Hundreds of the runners had just completed the annual 5K (3.1 miles) run and mingled with the walkers preparing for their journey around St. Nicholas Park.

“No matter where you are in the country, violence is taking place,” charged the Rev. Jacques De Graff, reminding listeners of the recent tragedy near the Empire State Building, the Aurora, Colo., shooting and several in Harlem. “But we are here this morning to walk for peace, and we it’s time we gave peace a chance.”

His admonitions were echoed by Sen. Charles Rangel, who also took time to recall Sutton, his longtime friend who died in 2009. “Percy was founder of the marathon here in the city, and he would be proud to see the turnout today,” he said to resounding cheers.

Sutton would be proud too of his granddaughter Keisha Sutton-James, who was among the more than 3,500 finishers.

“The turnout is getting bigger and more diverse each year,” said Carmen Williams, who quickly got in line behind the walk coordinator Rob Wilson. “No, I didn’t do the run, but the walk around the park is something I do all the time.”

Dignitaries in walking or running gear included Walter Edwards of the Harlem Arts Alliance, the NAACP’s Hazel Dukes, Michelle Scott, Winston Majette, Marko Nobles, Patricia Ricketts and Darwin Davis of the Greater Harlem Chamber of Commerce, Police Commissioner Ray Kelly, Willie Walker of the Harlem State Office Building and Councilman Robert Jackson.

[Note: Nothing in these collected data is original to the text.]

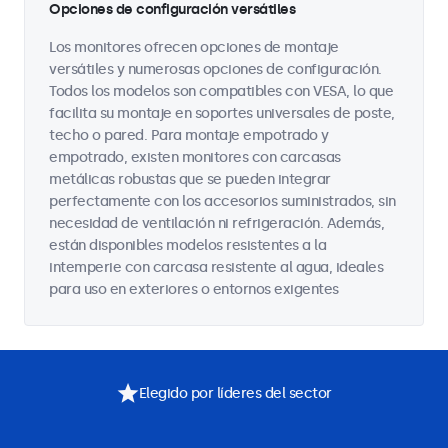
Opciones de configuración versátiles
Los monitores ofrecen opciones de montaje
versátiles y numerosas opciones de configuración.
Todos los modelos son compatibles con VESA, lo que
facilita su montaje en soportes universales de poste,
techo o pared. Para montaje empotrado y
empotrado, existen monitores con carcasas
metálicas robustas que se pueden integrar
perfectamente con los accesorios suministrados, sin
necesidad de ventilación ni refrigeración. Además,
están disponibles modelos resistentes a la
intemperie con carcasa resistente al agua, ideales
para uso en exteriores o entornos exigentes
Elegido por líderes del sector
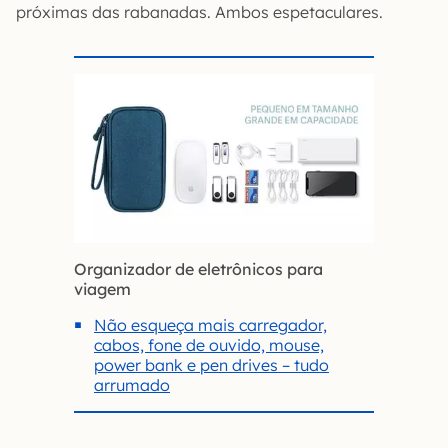
próximas das rabanadas. Ambos espetaculares.
Organizador de eletrônicos para
viagem
Não esqueça mais carregador,
cabos, fone de ouvido, mouse,
power bank e pen drives – tudo
arrumado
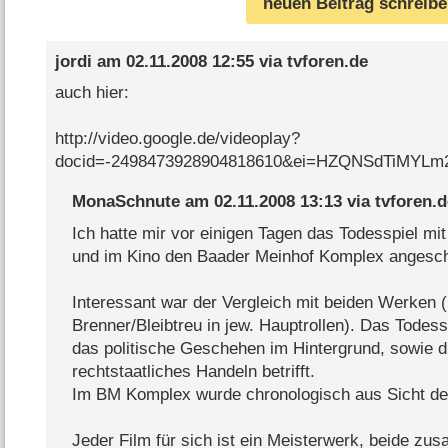
neuen Beitrag schreib
jordi
am
02.11.2008 12:55
via
tvforen.de
auch hier:
http://video.google.de/videoplay?
docid=-2498473928904818610&ei=HZQNSdTiMYL
MonaSchnute
am
02.11.2008 13:13
via
tvforen.d
Ich hatte mir vor einigen Tagen das Todesspiel mi
und im Kino den Baader Meinhof Komplex angesch
Interessant war der Vergleich mit beiden Werken 
Brenner/Bleibtreu in jew. Hauptrollen). Das Todess
das politische Geschehen im Hintergrund, sowie 
rechtstaatliches Handeln betrifft.
Im BM Komplex wurde chronologisch aus Sicht der 
Jeder Film für sich ist ein Meisterwerk, beide zu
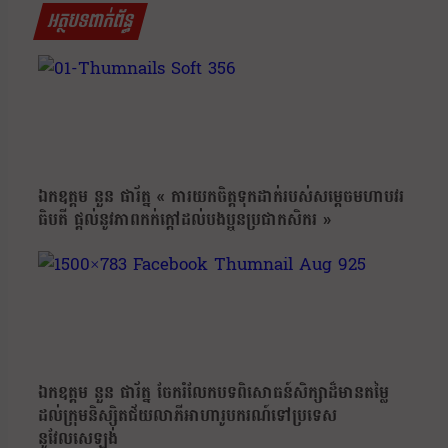
អត្ថបទពាក់ព័ន្ធ
ឯកឧត្តម នួន ផារ័ត្ន « ការយកចិត្តទុកដាក់របស់សម្ដេចមហាបវរ
ធិបតី ផ្តល់នូវភាពកក់ក្តៅដល់បងប្អូនប្រជាកសិករ »
ឯកឧត្តម នួន ផារ័ត្ន ចែករំលែកបទពិសោធន៍សិក្សាដ៏មានតម្លៃ
ដល់ក្រុមនិស្សិតជ័យលាភីអាហារូបករណ៍ទៅប្រទេស
នូវែលសេឡង់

“I did pretty well,” Jackson said of his run with no telltale signs of sweat.

While Jackson improves each year, he still has a way to go to match the record established by Mikael Tesfaye Kahsay, who clocked in at 14:49. Catherine Beck was the top women’s runner with a time of 17:15, edging Catherine Robbie, whose New York Athletic Club garnered the team prize.

Prizes too should have been awarded to the powerful sound and voice of trumpeter Joey Morant and vocalist/activist Jackie Rowe Adams for their renditions of “America, the Beautiful” and the anthems, respectively.

Before he opened his remarks, Imam Talib Abdur-Rashid greeted the crowd with his traditional “A-Salaamu Alaikum,” which means “peace be unto you.”

And it was answered with a similar cry for peace–and it was the perfect response to the day’s mantra.